**About this exercise**
Convert the text lines of the entries below into a JSON list of strings, one string per line, omitting blank lines. Leave the pictures out of the answer.

**Raw data**
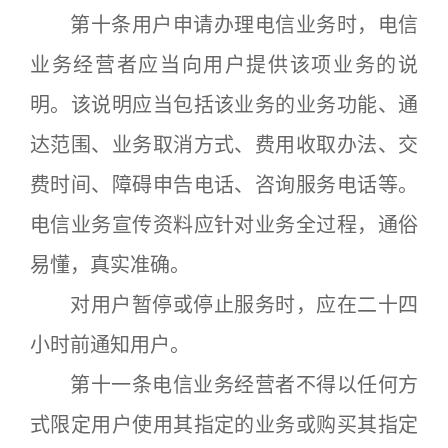
第十条用户申请办理电信业务时，电信
业务经营者应当向用户提供该项业务的说
明。该说明应当包括该业务的业务功能、通
达范围、业务取消方式、费用收取办法、交
费时间、障碍申告电话、咨询服务电话等。
电信业务宣传资料应针对业务全过程，通俗
易懂，真实准确。
对用户暂停或停止服务时，应在二十四
小时前通知用户。
第十一条电信业务经营者不得以任何方
式限定用户使用其指定的业务或购买其指定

**Result**
[
  "第十条用户申请办理电信业务时，电信",
  "业务经营者应当向用户提供该项业务的说",
  "明。该说明应当包括该业务的业务功能、通",
  "达范围、业务取消方式、费用收取办法、交",
  "费时间、障碍申告电话、咨询服务电话等。",
  "电信业务宣传资料应针对业务全过程，通俗",
  "易懂，真实准确。",
  "对用户暂停或停止服务时，应在二十四",
  "小时前通知用户。",
  "第十一条电信业务经营者不得以任何方",
  "式限定用户使用其指定的业务或购买其指定"
]